Explanation of Responses:

* If the form is filed by more than one reporting person, see Instruction 4(b)(v).
** Intentional misstatements or omissions of facts constitute Federal Criminal Violations. See 18 U.S.C. 1001 and 15 U.S.C. 78ff(a).

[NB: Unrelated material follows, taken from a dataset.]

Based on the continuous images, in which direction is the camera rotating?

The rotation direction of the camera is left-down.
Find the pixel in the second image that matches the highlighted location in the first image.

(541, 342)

(1) Represents shares sold under Rule 144 as follows: (i) 570,710 shares by Waud Capital Partners II, L.P. ("WCP II"), (ii) 1,043,349 shares by Waud Capital Partners QP II, L.P. ("WCP QP II"), (iii) 159,233 shares by WCP FIF II (Acadia), L.P. ("WCP FIF II") (iv) 163,082 shares by Waud Capital Affiliates II, L.L.C. ("Waud Affiliates II"), (v) 83,694 shares by Waud Capital Affiliates III, L.L.C. ("Waud Affiliates III"), (vi) 227,336 shares by WCP FIF III (Acadia), L.P. ("WCP FIF III"), (vii) 518,001 shares by Waud Capital Partners QP III, L.P. ("WCP QP III"), (viii) 91,603 shares by Waud Capital Partners III, L.P. ("WCP III"), (ix) 75,000 shares by the Halcyon Exempt Family Trust (the "Halcyon Trust") and (x) 41,765 shares by Waud Family Partners, L.P. ("WFP LP").

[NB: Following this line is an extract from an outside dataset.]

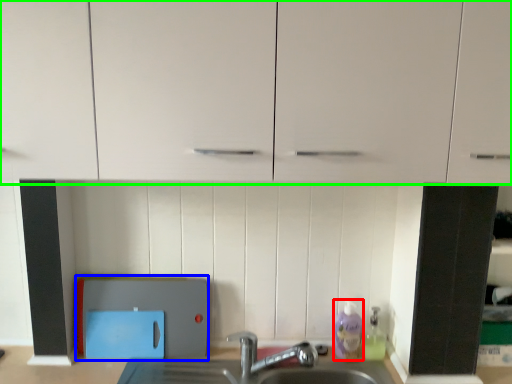
Question: Based on their relative distances, which object is farther from cleaning product (highlighted by a red box)? Choose from appliance (highlighted by a blue box) and cabinetry (highlighted by a green box).

Choices:
 (A) appliance
 (B) cabinetry

Answer: (B)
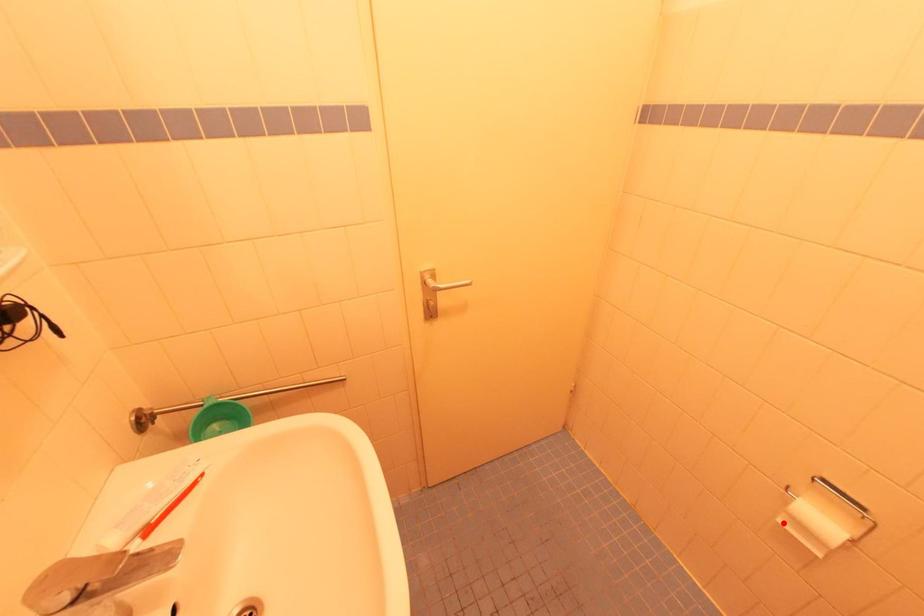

(2) The shares are owned of record as follows: (i) 570,710 shares by WCP II, (ii) 1,043,348 shares by WCP QP II, (iii) 159,233 shares by WCP FIF II, (iv) 163,082 shares by Waud Affiliates II, (v) 83,694 shares by Waud Affiliates III, (vi) 227,335 shares by WCP FIF III, (vii) 518,000 shares by WCP QP III, (viii) 91,602 shares by WCP III, (ix) 531,113 shares by the Halcyon Trust, (x) 41,765 shares by WFP LP, (xi) 33,333 shares by Melissa W. Waud, Mr. Waud's wife, (xii) 35,296 shares by Waud Capital Partners, L.L.C. ("WCP LLC") and (xiii) 795,667 shares by Crystal Cove LP.
(3) Waud Capital Partners Management II, L.P. ("WCPM II") is the general partner of WCP II, WCP QP II and WCP FIF II and the manager of Waud Affiliates II. Waud Capital Partners II, L.L.C. ("WCP II LLC") is the general partner of WCPM II. Waud Capital Partners Management III, L.P. ("WCPM III") is the general partner of WCP FIF III, WCP QP III and WCP III and the manager of Waud Affiliates III. Waud Capital Partners III, L.L.C. ("WCP III LLC") is the general partner of WCPM III.
(4) Mr. Waud may be deemed to beneficially own the shares of common stock reported herein by virtue of (A) his making decisions for the Limited Partner Committee of each of WCPM II and WCPM III, (B) his being the manager of WCP II LLC and WCP III LLC, (C) his being the general partner of WFP LP, (D) his being the investment advisor of the Halcyon Trust of which Mr. Waud's children are beneficiaries, (E) his being married to Ms. Waud, (F) his being the sole manager of WCP LLC and (G) his being the general partner of Crystal Cove LP.
(5) Mr. Waud expressly disclaims beneficial ownership of the reported shares except to the extent of his pecuniary interest therein.
(6) Represents shares sold by Mr. Waud under Rule 144.
(7) Represents shares held for the benefit of WCP LLC.